SEOUL, South Korea – North Korea claimed Tuesday that it has successfully weaponized more plutonium for atomic bombs, a day after warning Washington to agree quickly to direct talks or face the prospect of a growing North Korean nuclear arsenal.
The announcement underlined Pyongyang's impatience over securing one-on-one talks with Washington, as well as the difficulties in dealing with a regime that resorts to threats and provocations to get what it wants.
Pyongyang's official Korean Central News Agency said North Korea had finished reprocessing 8,000 spent nuclear fuel rods, which experts say would provide enough weapons-grade plutonium for at least one more nuclear bomb.
The claim may not mean much, since North Korea is believed to already have enough weaponized plutonium for half a dozen nuclear weapons. But the timing — a day after Pyongyang warned it would beef up its nuclear arsenal if the U.S. refused to agree on bilateral talks — shows the communist regime is flexing its atomic might to push Washington to act, analysts said.
"North Korea is trying to show off its nuclear might as a way to pressure the United States to agree to the talks," said Kim Yong-hyun, a North Korea expert at Seoul's Dongguk University.
U.S. State Deparment spokesman Ian Kelly accused the Pyongyang government of violating its past commitments at international disarmament talks.
"Reprocessing plutonium is contrary to North Korea's own commitments" at those negotiations and violates United Nations resolutions, Kelly told reporters in Washington.
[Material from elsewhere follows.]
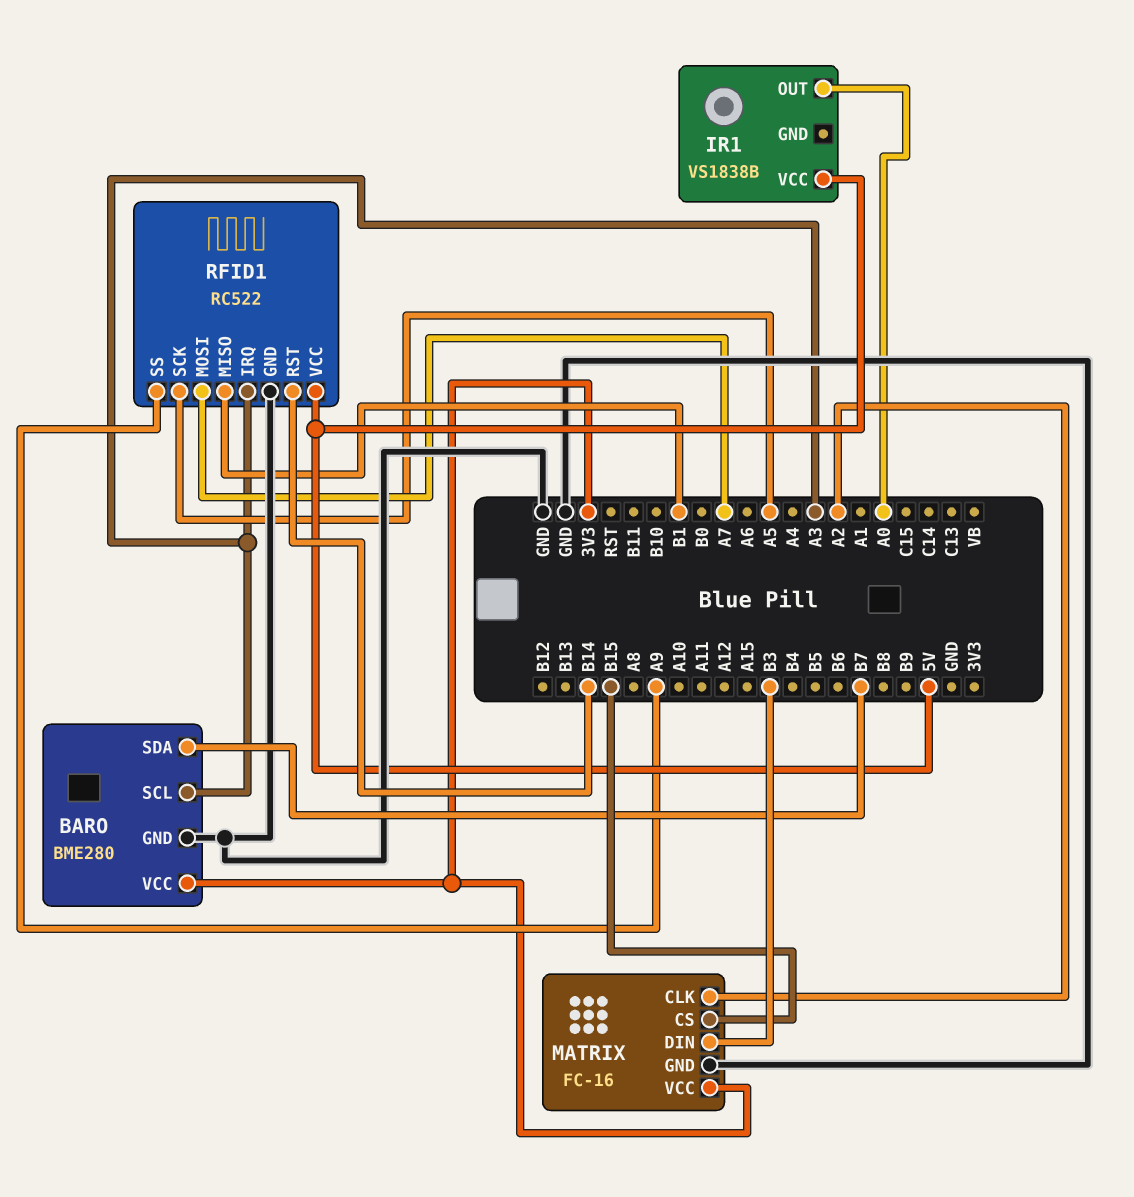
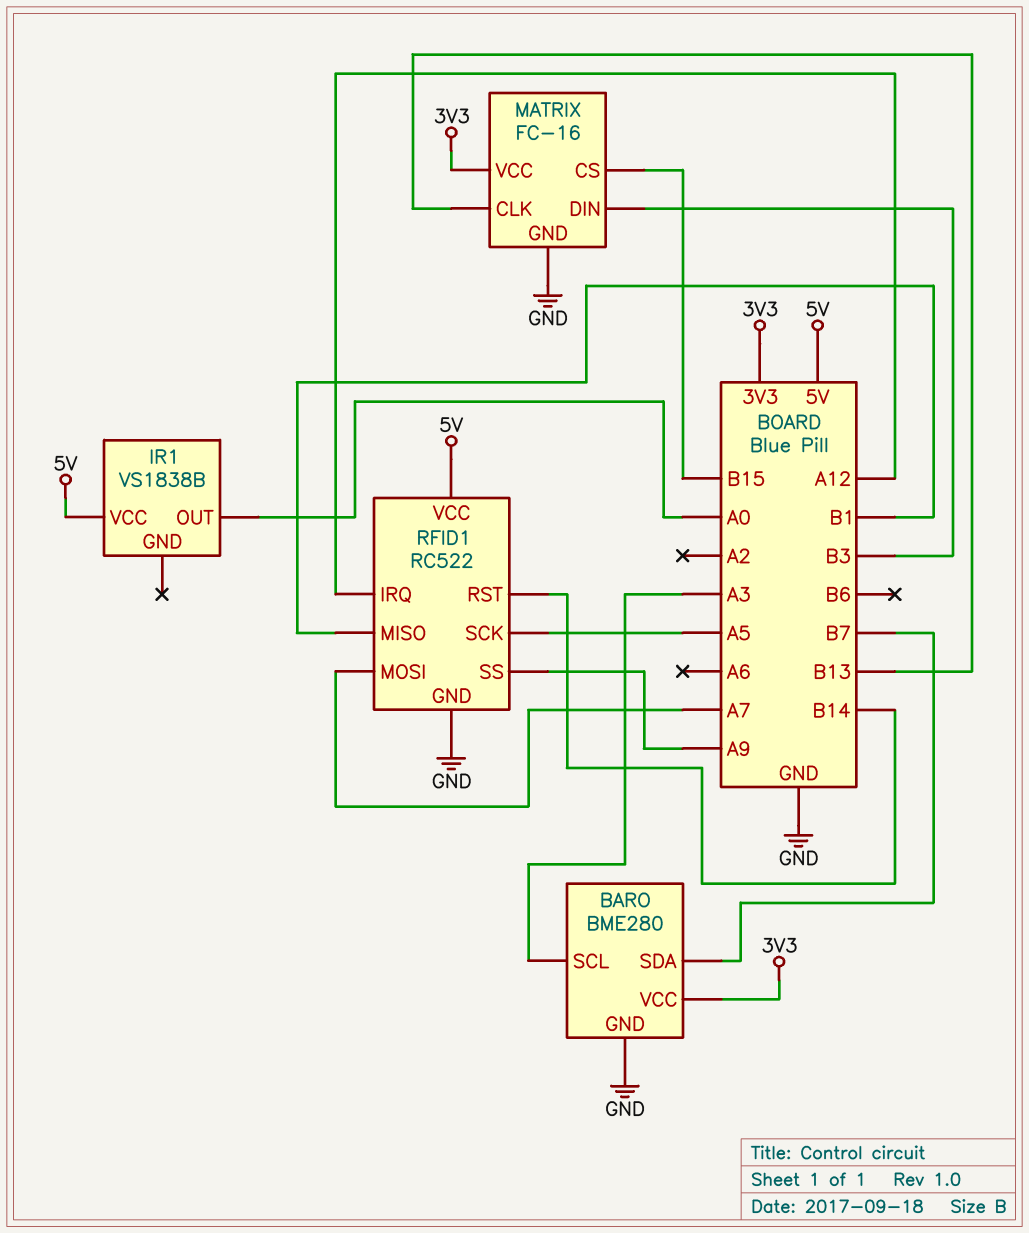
MATRIX pin CLK: A2 -> B13
RFID1 pin IRQ: A3 -> A12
He said the Obama administration was focused on trying to restart stalled six-nation nuclear talks.
North Korea has long sought direct nuclear negotiations with the U.S., believing that it is the easiest, fastest and surefire way of ensuring the survival of the totalitarian regime and win economic concessions to rebuild its moribund economy.
On Monday, North Korea's Foreign Ministry warned that "if the U.S. is not ready to sit at a negotiating table with the (North), it will go its own way," an apparent threat to bolster its nuclear arsenal.
Pyongyang has claimed it needs atomic weapons to defend itself against the U.S., which fought against the North during the Korean War in the 1950s and has 28,500 troops stationed in South Korea to protect the ally.
The U.S. says it has no intention of attacking the North.
But the North said Tuesday that it remains "compelled to take measures to bolster its deterrent for self-defense to cope with the increasing nuclear threat and military provocations of the hostile forces."
Washington has said it is willing to meet one-on-one with the North if the talks lead to the resumption of the six-nation negotiations involving China, Japan, the two Koreas, Russia and the U.S.
However, discussions between a North Korean envoy and a U.S. official last week did not yield an agreement to hold talks, both sides said.
Kelly told reporters Monday that Sung Kim, the chief U.S. nuclear negotiator, recently had useful discussions with Ri Gun, North Korea's No. 2 official for nuclear talks. He said the U.S. is still considering North Korea's offer.
North Korea agreed in 2007 to disable its main nuclear facility in Yongbyon — a step toward its ultimate dismantlement — in exchange for much-needed energy aid and political concessions. However, Pyongyang halted that process more than a year ago and later abandoned the pact amid international censure for a series of nuclear and missile tests.
North Korean officials restarted the nuclear facilities in April in retaliation for a U.N. rebuke of a rocket launch widely criticized as an illicit test of its long-range missile technology. The country also kicked out international nuclear monitors.
The North then conducted its second-ever nuclear test in May and later launched a series of banned ballistic missile tests, prompting the U.N. Security Council to toughen sanctions against the regime.
In September, North Korea said it was in the final stage of reprocessing spent fuel rods, and claimed it had succeeded in enriching uranium, a process that would give the regime a second way to build atomic bombs.
Tuesday's announcement was designed to hurry along negotiations, analysts said.
"North Korea is pressuring the United States to decide quickly whether it wants to resolve the standoff through bilateral talks or allow the (plutonium) to be used for atomic weapons," North Korea expert Koh Yu-hwan of Dongguk University said.